The Night My Mind Saved Me

When your whole childhood is a lie, the truth doesn’t come gently. Sometimes it breaks you to keep you alive.

I keep waking up early. Not from stress or noise—but something deeper. A voice inside. A part of me I had buried. Maybe my inner child. And it’s showing me things I didn’t want to see. Memories I suppressed because they were just too much.

It’s beginning to dawn on me—really, fully—that I didn’t have any love in my childhood. None. My family system was so fundamentally unsafe that I couldn’t even believe them when they occasionally showed warmth. I had already learned not to trust the hand that hits and hugs in the same breath.

I spent so much of my life idealizing my parents, hoping—praying—that maybe I’d gotten it wrong. Maybe they did love me. Maybe they just didn’t know how to show it. But the truth is… they didn’t. Not really. Not in the ways a child needs. And certainly not in the ways I begged for, silently, for years.


My mum never said she loved me. Not once.

She never held space for me without eventually lashing out. When I achieved something, she couldn’t reflect joy back to me. She’d feel threatened instead. What kind of mother does that?

I know now: a mother who hates herself. And instead of facing it, she projected it. Onto me.

That’s the cruelest thing you can do to a child—make them carry your self-hatred.

And somehow, I survived that.


For a while, I thought maybe my dad saw what was happening.

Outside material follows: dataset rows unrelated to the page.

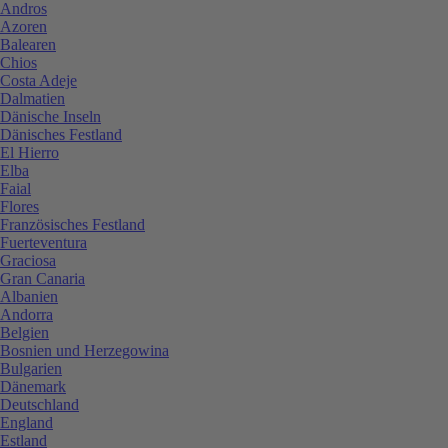
Andros
Azoren
Balearen
Chios
Costa Adeje
Dalmatien
Dänische Inseln
Dänisches Festland
El Hierro
Elba
Faial
Flores
Französisches Festland
Fuerteventura
Graciosa
Gran Canaria
Albanien
Andorra
Belgien
Bosnien und Herzegowina
Bulgarien
Dänemark
Deutschland
England
Estland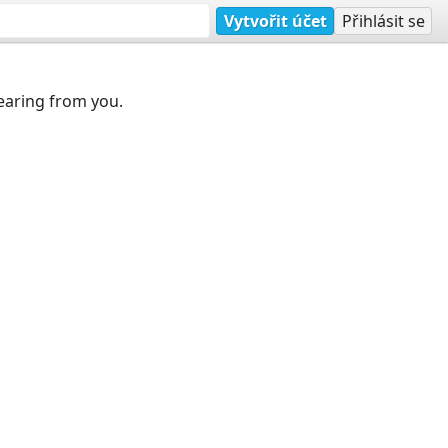
Vytvořit účet
Přihlásit se
earing from you.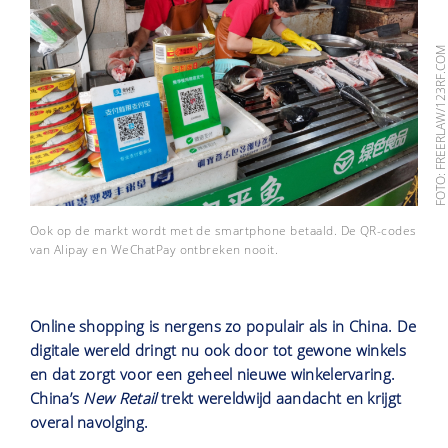
FOTO: FREERLAW/123RF.C
Ook op de markt wordt met de smartphone betaald. De QR-codes
van Alipay en WeChatPay ontbreken nooit.
Online shopping is nergens zo populair als in China. De
digitale wereld dringt nu ook door tot gewone winkels
en dat zorgt voor een geheel nieuwe winkelervaring.
China’s
New Retail
trekt wereldwijd aandacht en krijgt
overal navolging.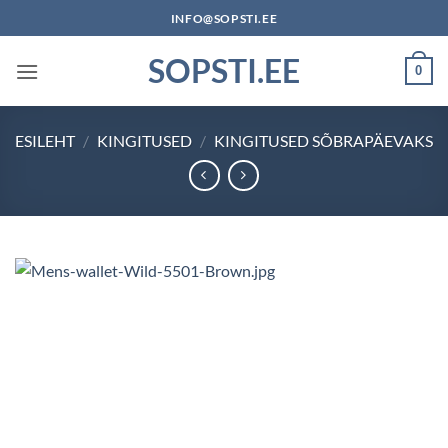
Skip
INFO@SOPSTI.EE
to
SOPSTI.EE
content
0
ESILEHT
/
KINGITUSED
/
KINGITUSED SÕBRAPÄEVAKS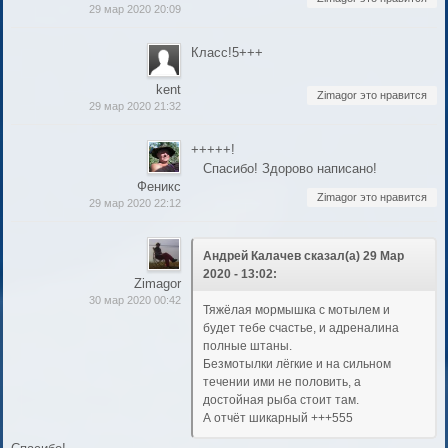
29 мар 2020 20:09
Класс!5+++
kent
Zimagor это нравится
29 мар 2020 21:32
+++++!
Спасибо! Здорово написано!
Феникс
Zimagor это нравится
29 мар 2020 22:12
Андрей Калачев сказал(а) 29 Мар
2020 - 13:02:
Zimagor
30 мар 2020 00:42
Тяжёлая мормышка с мотылем и
будет тебе счастье, и адреналина
полные штаны.
Безмотылки лёгкие и на сильном
течении ими не половить, а
достойная рыба стоит там.
А отчёт шикарный +++555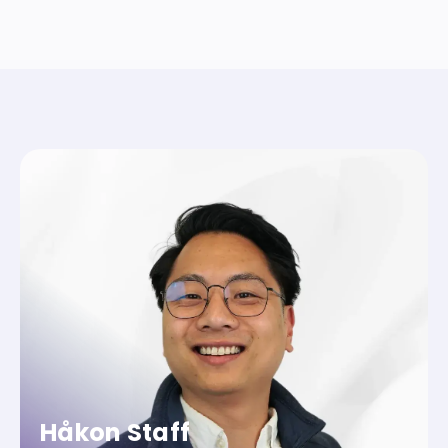
Håkon Staff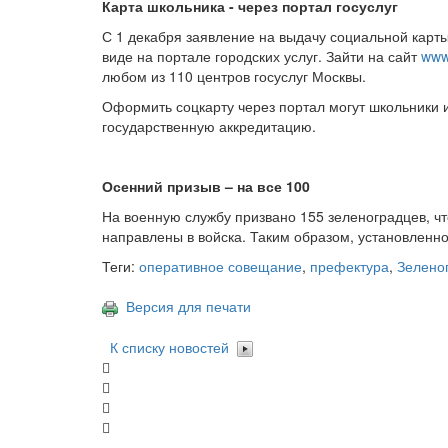
Карта школьника - через портал госуслуг
С 1 декабря заявление на выдачу социальной карт
виде на портале городских услуг. Зайти на сайт
www
любом из 110 центров госуслуг Москвы.
Оформить соцкарту через портал могут школьники 
государственную аккредитацию.
Осенний призыв – на все 100
На военную службу призвано 155 зеленоградцев, чт
направлены в войска. Таким образом, установленн
Теги:
оперативное совещание
,
префектура
,
Зелено
Версия для печати
К списку новостей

That maybe, deep down, he understood and cared. But that’s another story I made up to survive.

The truth? He lived through the same thing. He knew the pain—and still, he did nothing. He failed me. He isolated himself. He gave up on life. And he gave up on me.

And honestly, that’s what sent me into psychosis. Not madness. Grief. Soul-shattering grief. And the unbearable loneliness of finally seeing the truth and having no one there to hold it with me.


My friends didn’t get it. They said I was being dramatic. That my mum seemed lovely. So I wasn’t just abused—I was disbelieved.

No one saw me. No one stood up for me. No one helped.

So I did what anyone would do if their reality was too much to bear.

I created a different one.

I told myself a story. That my dad loved me. That he left me signs. That my life meant something more than pain. And for one brief moment, I believed it.

And that story? That fantasy? It saved my life.

I didn’t go insane that night—I chose something else. I made a world where I wasn’t invisible. Where I was loved. Where I mattered.


And yeah, I smoked weed and listened to Eminem. A lot. Because he got it. He put words to what I couldn’t say. He screamed the truth I had buried. His music felt like the only thing that knew how much I hurt.

People said I was crazy for that too. But they didn’t grow up like I did. They didn’t need it to stay alive.


There’s a part of me that will probably always carry rage. Not because I’m bitter—but because I know now that I deserved better.

And I’ll spend the rest of my life honoring how badly I was treated.

Not to stay stuck in it.

But because telling the truth is how I finally become free.